The VGCA develops and distributes a digital signature toolkit. It is used by the Vietnamese government, and probably by private companies, to sign digital documents.
Two of the installers available for download, gca01-client-v2-x32-8.3.msi, and gca01-client-v2-x64-8.3.msi, were modified to include a piece of malware known as PhantomNet or SManager and recently analyzed by NTT Security.
Researchers confirm that those installers were downloaded from ca.gov.vn over the HTTPS protocol, so it is unlikely to be a man-in-the-middle attack.
Once downloaded and executed, the installer starts the genuine GCA program and the malicious file.
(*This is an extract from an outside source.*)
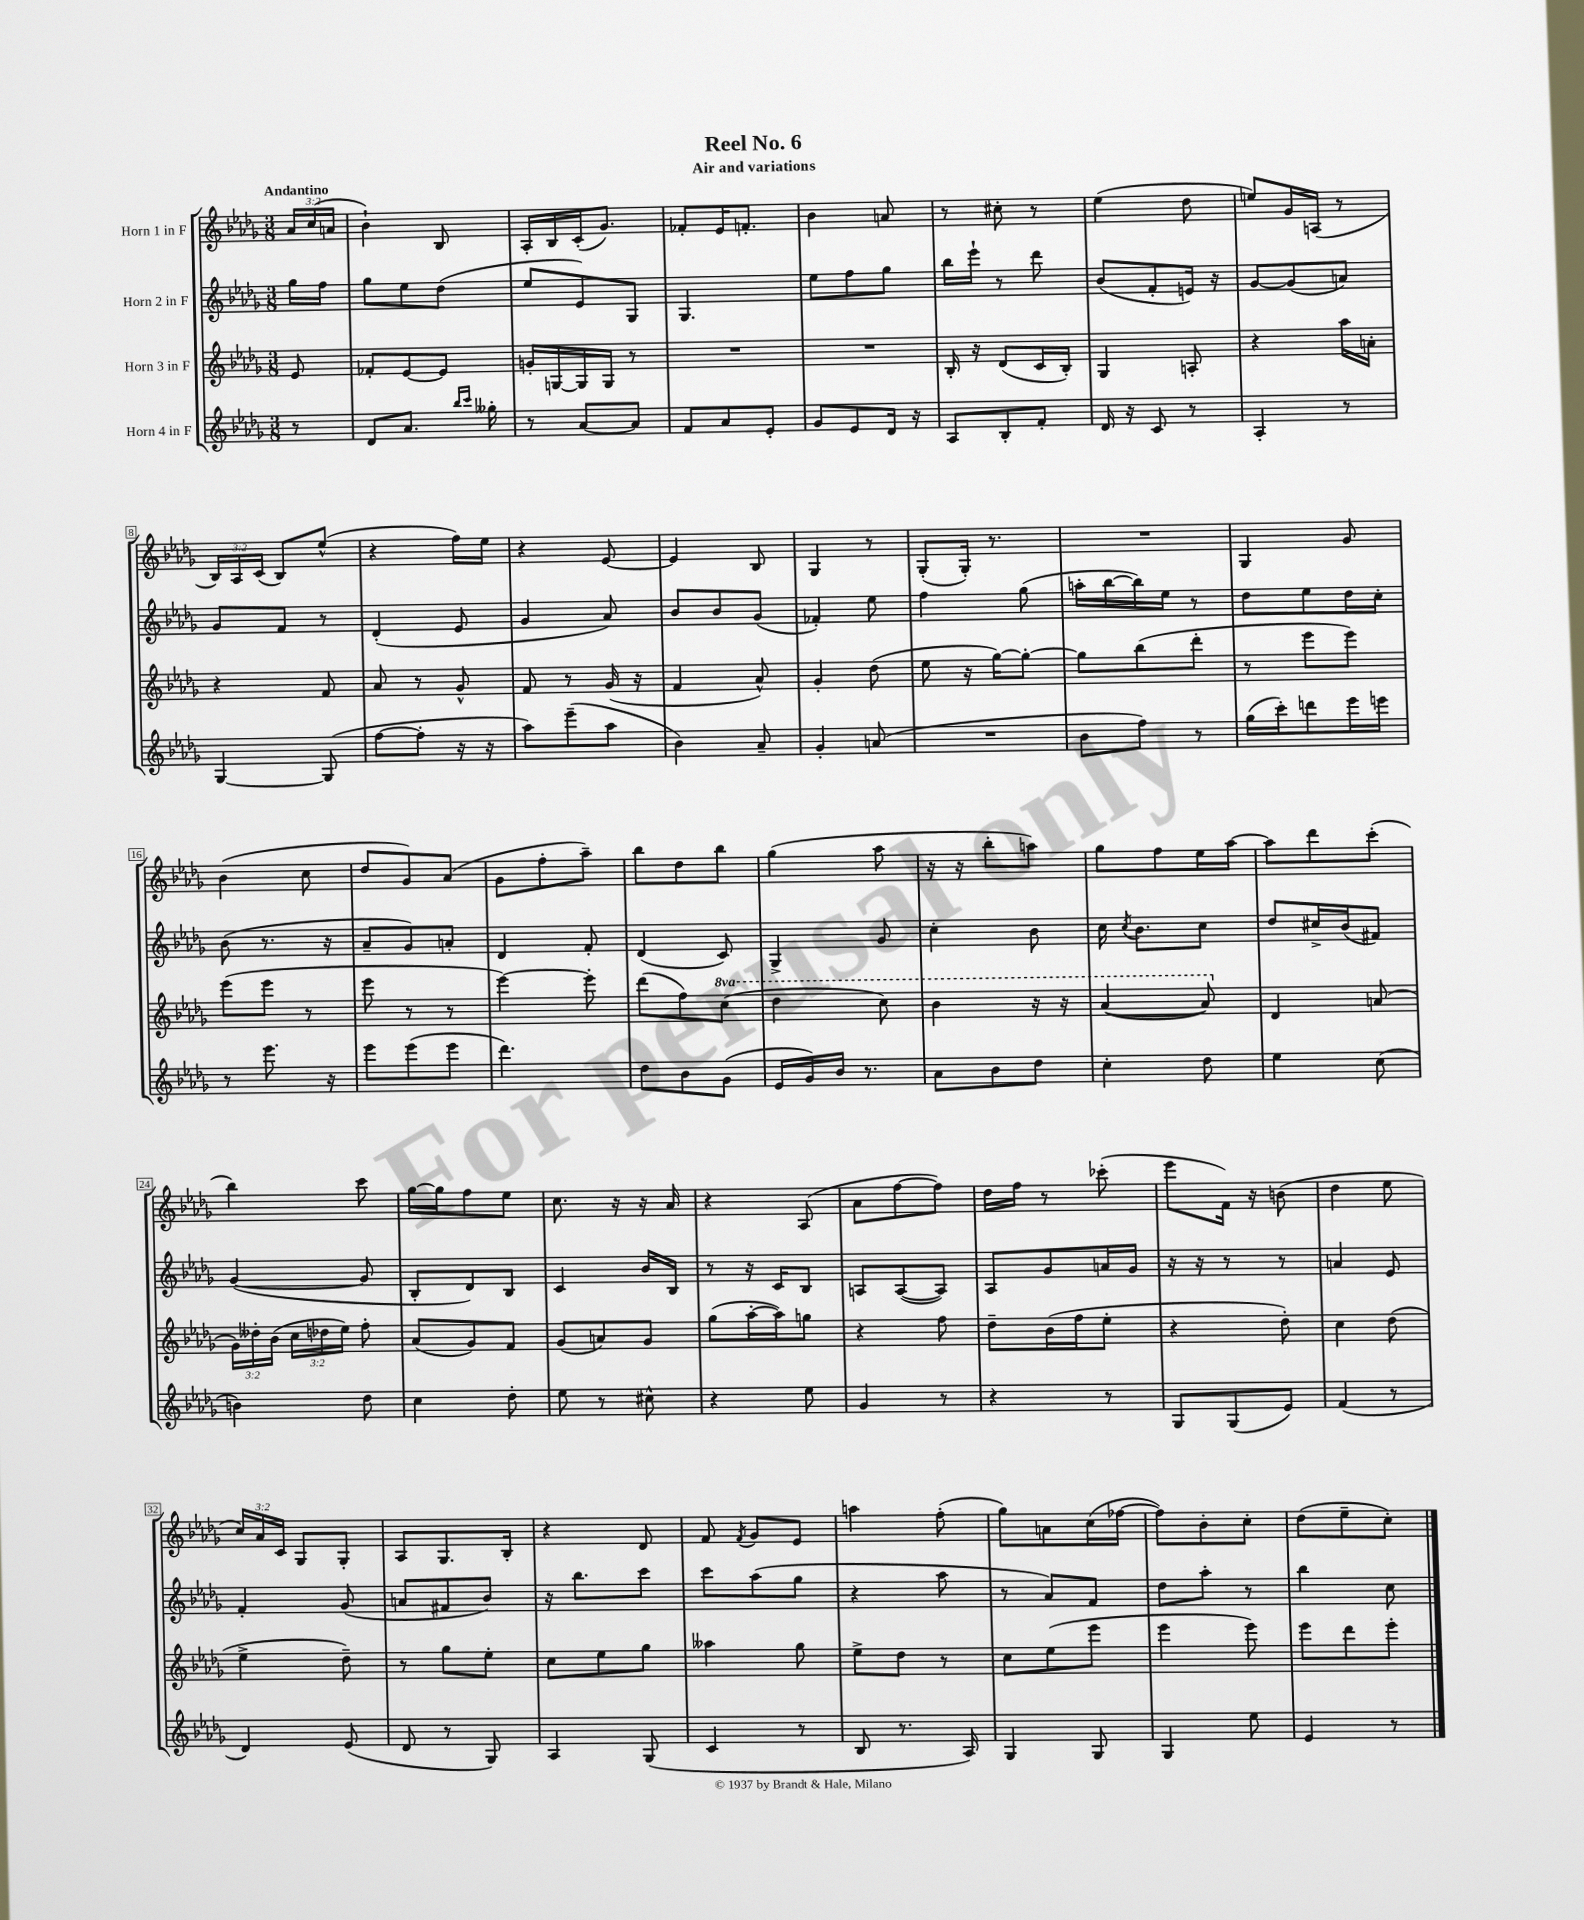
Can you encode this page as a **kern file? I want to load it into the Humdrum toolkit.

The malicious file is written to C:\Program Files\VGCA\Authentication\SAC\x32\eToken.exe.
This malicious file is a simple dropper that extracts a Windows cabinet file (.cab) named 7z.cab and that contains the backdoor.
If the dropper runs as an admin, the backdoor is written to C:\Windows\apppatch\netapi32.dll and for persistence, the dropper registers the malicious DLL as a service.
For the common user, the backdoor is written to %TEMP%\Wmedia\<GetTickCount>.tmp and for the persistence, the dropper creates a scheduled task that calls the export Entry of the malicious DLL.
The PhantomNet backdoor is quite simple and can collect victim information (computer name, hostname, username, OS version, user privileges [admin or not], and the public IP address) as well as install, remove and update malicious plugins.
It can retrieve the victim’s proxy configuration and use it to reach out to the command and control (C&C) server.
PhantomNet implements certificate pinning, using functions from the SSPI library. The certificate is downloaded during the first connection with the C&C server and then stored in the Windows certificate store.
In this particular case, the attackers compromised the website of a Vietnamese certificate authority, in which users are likely to have a high level of trust.
“Supply-chain attacks are typically hard to find, as the malicious code is generally hidden among a lot of legitimate code, making its discovery significantly more difficult”, says the ESET researchers. The Vietnam Government Certification Authority confirmed that they were conscious of the attack before the notification and they notified the users who downloaded the trojanized software.